Afflux d’argent frais

La réussite des grandes marques de luxe tient surtout à leur force de frappe à l’étranger, notamment en Chine, où elles exploitent des réseaux de magasins puissants et, plus que jamais, vendent en ligne. Les sacs de Louis Vuitton et de Dior, les deux principales marques de LVMH, ont ainsi été plébiscités : le pôle mode et maroquinerie affiche un bond de 81 % de son activité. Chez Kering, les ventes de Gucci ont crû de 50 %, celles d’Yves Saint Laurent, de 58 % et celles de Bottega Veneta, de 45 %. Hermès est aussi en pleine santé. La marque parisienne a dévoilé, vendredi 30 juillet, que son activité était en progression de 77% sur les six premiers mois de 2021.
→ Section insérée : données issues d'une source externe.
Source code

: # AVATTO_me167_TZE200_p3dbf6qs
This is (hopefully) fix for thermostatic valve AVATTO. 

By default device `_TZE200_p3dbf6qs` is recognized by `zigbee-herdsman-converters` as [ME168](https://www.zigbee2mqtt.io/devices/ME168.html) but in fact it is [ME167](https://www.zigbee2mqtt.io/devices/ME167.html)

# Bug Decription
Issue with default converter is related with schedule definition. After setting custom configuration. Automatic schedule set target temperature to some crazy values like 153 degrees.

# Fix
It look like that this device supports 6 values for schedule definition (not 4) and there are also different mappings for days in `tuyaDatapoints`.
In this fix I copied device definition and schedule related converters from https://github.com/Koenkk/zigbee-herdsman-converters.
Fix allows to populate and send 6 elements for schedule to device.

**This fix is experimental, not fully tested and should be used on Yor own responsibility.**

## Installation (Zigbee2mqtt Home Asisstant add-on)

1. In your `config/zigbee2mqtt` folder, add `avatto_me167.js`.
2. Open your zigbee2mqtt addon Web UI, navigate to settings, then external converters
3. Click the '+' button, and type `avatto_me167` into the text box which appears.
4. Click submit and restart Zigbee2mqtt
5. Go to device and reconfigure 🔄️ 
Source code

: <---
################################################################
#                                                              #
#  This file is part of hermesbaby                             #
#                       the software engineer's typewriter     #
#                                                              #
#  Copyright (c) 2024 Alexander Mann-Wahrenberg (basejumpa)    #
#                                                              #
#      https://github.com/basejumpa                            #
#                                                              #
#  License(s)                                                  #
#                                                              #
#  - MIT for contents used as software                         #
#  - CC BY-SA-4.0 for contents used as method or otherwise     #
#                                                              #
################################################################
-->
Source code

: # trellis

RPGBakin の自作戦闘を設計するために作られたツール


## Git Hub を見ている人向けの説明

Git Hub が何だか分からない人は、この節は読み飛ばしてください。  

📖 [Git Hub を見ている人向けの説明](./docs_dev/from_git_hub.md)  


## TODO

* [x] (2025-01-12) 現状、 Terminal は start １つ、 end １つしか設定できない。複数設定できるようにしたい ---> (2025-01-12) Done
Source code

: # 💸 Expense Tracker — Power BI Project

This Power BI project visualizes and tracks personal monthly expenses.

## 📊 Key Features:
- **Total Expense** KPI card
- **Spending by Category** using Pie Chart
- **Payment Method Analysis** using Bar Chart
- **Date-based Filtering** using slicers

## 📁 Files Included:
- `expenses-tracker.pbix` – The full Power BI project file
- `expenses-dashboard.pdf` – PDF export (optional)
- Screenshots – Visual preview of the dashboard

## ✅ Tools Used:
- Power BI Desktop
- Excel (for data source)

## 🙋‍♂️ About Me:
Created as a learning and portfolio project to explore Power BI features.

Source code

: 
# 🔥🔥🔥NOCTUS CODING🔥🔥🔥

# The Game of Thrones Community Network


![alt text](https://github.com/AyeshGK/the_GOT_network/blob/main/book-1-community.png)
Après s’être offert le joaillier américain Tiffany, pour plus de 13 milliards d’euros, en janvier, Bernard Arnault est de nouveau à la manœuvre

Même par rapport à 2019, référence retenue pour comparer l’activité à celle enregistrée avant la crise du Covid-19 et l’annus horribilis de 2020, les chiffres sont à l’avenant. Cet emballement (+ 11 % pour LVMH, + 8,4 % pour Kering et +33% pour Hermès, par rapport au premier semestre 2019) a permis aux trois groupes d’améliorer leur rentabilité. LVMH affiche une marge opérationnelle de 26,6 % à fin juin, en hausse de 5,5 points par rapport à 2019. Celle de Kering atteint 27,8 %, en hausse de 10,1 points. Enfin, Hermès surpasse ses rivaux, avec une rentabilité de 41 %, contre 22 % à fin juin 2020.